Items listed in a dataset:
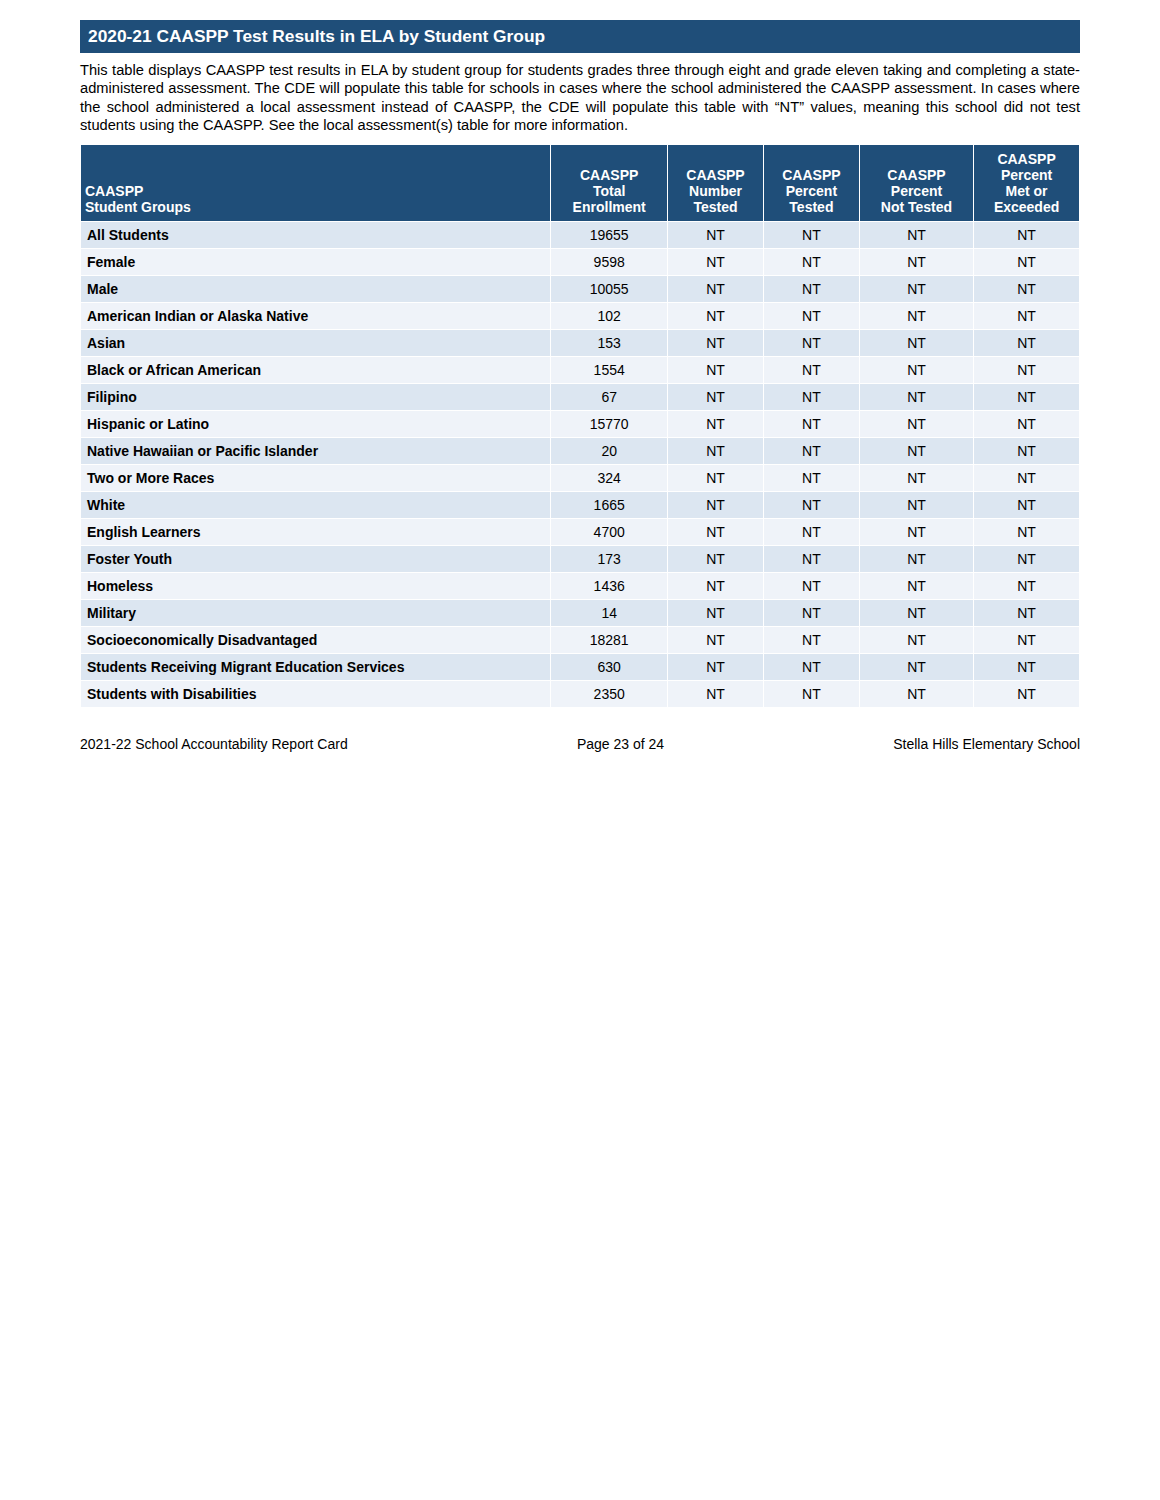2020-21 CAASPP Test Results in ELA by Student Group
This table displays CAASPP test results in ELA by student group for students grades three through eight and grade eleven taking and completing a state-administered assessment. The CDE will populate this table for schools in cases where the school administered the CAASPP assessment. In cases where the school administered a local assessment instead of CAASPP, the CDE will populate this table with “NT” values, meaning this school did not test students using the CAASPP. See the local assessment(s) table for more information.
| CAASPP Student Groups | CAASPP Total Enrollment | CAASPP Number Tested | CAASPP Percent Tested | CAASPP Percent Not Tested | CAASPP Percent Met or Exceeded |
| --- | --- | --- | --- | --- | --- |
| All Students | 19655 | NT | NT | NT | NT |
| Female | 9598 | NT | NT | NT | NT |
| Male | 10055 | NT | NT | NT | NT |
| American Indian or Alaska Native | 102 | NT | NT | NT | NT |
| Asian | 153 | NT | NT | NT | NT |
| Black or African American | 1554 | NT | NT | NT | NT |
| Filipino | 67 | NT | NT | NT | NT |
| Hispanic or Latino | 15770 | NT | NT | NT | NT |
| Native Hawaiian or Pacific Islander | 20 | NT | NT | NT | NT |
| Two or More Races | 324 | NT | NT | NT | NT |
| White | 1665 | NT | NT | NT | NT |
| English Learners | 4700 | NT | NT | NT | NT |
| Foster Youth | 173 | NT | NT | NT | NT |
| Homeless | 1436 | NT | NT | NT | NT |
| Military | 14 | NT | NT | NT | NT |
| Socioeconomically Disadvantaged | 18281 | NT | NT | NT | NT |
| Students Receiving Migrant Education Services | 630 | NT | NT | NT | NT |
| Students with Disabilities | 2350 | NT | NT | NT | NT |
2021-22 School Accountability Report Card
Page 23 of 24
Stella Hills Elementary School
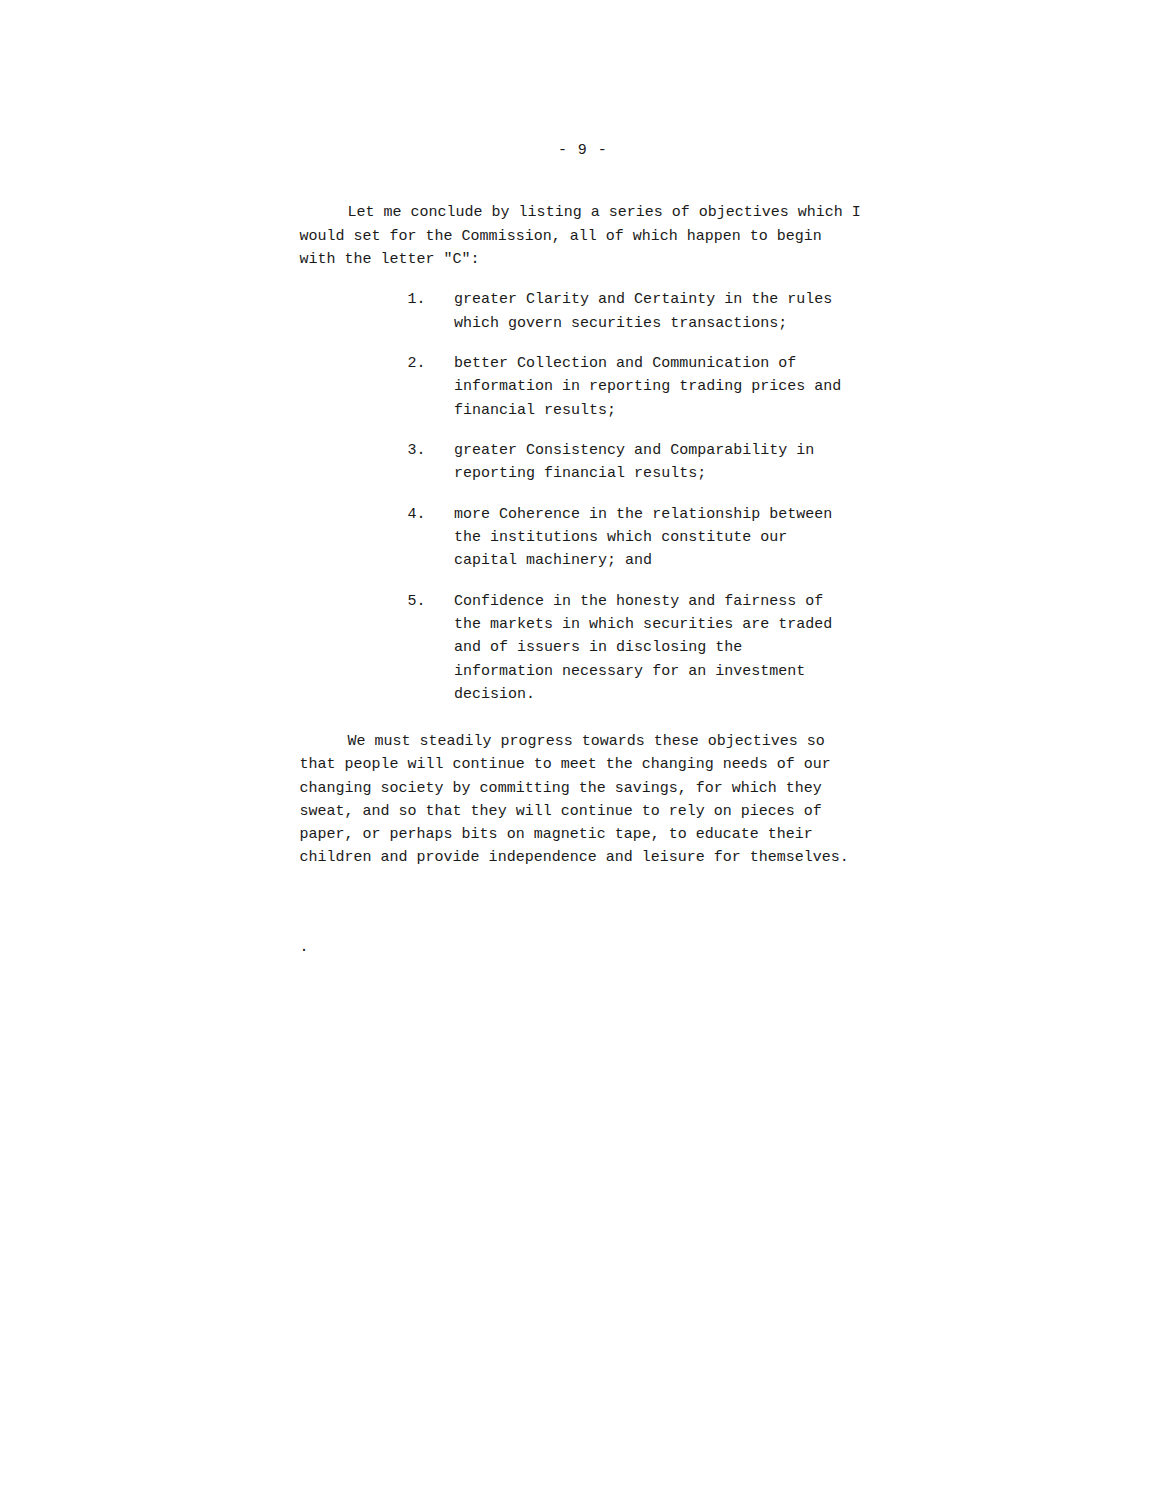- 9 -
Let me conclude by listing a series of objectives which I would set for the Commission, all of which happen to begin with the letter "C":
greater Clarity and Certainty in the rules which govern securities transactions;
better Collection and Communication of information in reporting trading prices and financial results;
greater Consistency and Comparability in reporting financial results;
more Coherence in the relationship between the institutions which constitute our capital machinery; and
Confidence in the honesty and fairness of the markets in which securities are traded and of issuers in disclosing the information necessary for an investment decision.
We must steadily progress towards these objectives so that people will continue to meet the changing needs of our changing society by committing the savings, for which they sweat, and so that they will continue to rely on pieces of paper, or perhaps bits on magnetic tape, to educate their children and provide independence and leisure for themselves.
.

* Work instructions: Omit the pictures, then copy out all the data exactly as it stands.

* Response:
2020-21 CAASPP Test Results in ELA by Student Group
This table displays CAASPP test results in ELA by student group for students grades three through eight and grade eleven taking and completing a state-administered assessment. The CDE will populate this table for schools in cases where the school administered the CAASPP assessment. In cases where the school administered a local assessment instead of CAASPP, the CDE will populate this table with “NT” values, meaning this school did not test students using the CAASPP. See the local assessment(s) table for more information.
| CAASPP Student Groups | CAASPP Total Enrollment | CAASPP Number Tested | CAASPP Percent Tested | CAASPP Percent Not Tested | CAASPP Percent Met or Exceeded |
| --- | --- | --- | --- | --- | --- |
| All Students | 19655 | NT | NT | NT | NT |
| Female | 9598 | NT | NT | NT | NT |
| Male | 10055 | NT | NT | NT | NT |
| American Indian or Alaska Native | 102 | NT | NT | NT | NT |
| Asian | 153 | NT | NT | NT | NT |
| Black or African American | 1554 | NT | NT | NT | NT |
| Filipino | 67 | NT | NT | NT | NT |
| Hispanic or Latino | 15770 | NT | NT | NT | NT |
| Native Hawaiian or Pacific Islander | 20 | NT | NT | NT | NT |
| Two or More Races | 324 | NT | NT | NT | NT |
| White | 1665 | NT | NT | NT | NT |
| English Learners | 4700 | NT | NT | NT | NT |
| Foster Youth | 173 | NT | NT | NT | NT |
| Homeless | 1436 | NT | NT | NT | NT |
| Military | 14 | NT | NT | NT | NT |
| Socioeconomically Disadvantaged | 18281 | NT | NT | NT | NT |
| Students Receiving Migrant Education Services | 630 | NT | NT | NT | NT |
| Students with Disabilities | 2350 | NT | NT | NT | NT |
2021-22 School Accountability Report Card
Page 23 of 24
Stella Hills Elementary School
- 9 -
Let me conclude by listing a series of objectives which I would set for the Commission, all of which happen to begin with the letter "C":
greater Clarity and Certainty in the rules which govern securities transactions;
better Collection and Communication of information in reporting trading prices and financial results;
greater Consistency and Comparability in reporting financial results;
more Coherence in the relationship between the institutions which constitute our capital machinery; and
Confidence in the honesty and fairness of the markets in which securities are traded and of issuers in disclosing the information necessary for an investment decision.
We must steadily progress towards these objectives so that people will continue to meet the changing needs of our changing society by committing the savings, for which they sweat, and so that they will continue to rely on pieces of paper, or perhaps bits on magnetic tape, to educate their children and provide independence and leisure for themselves.
.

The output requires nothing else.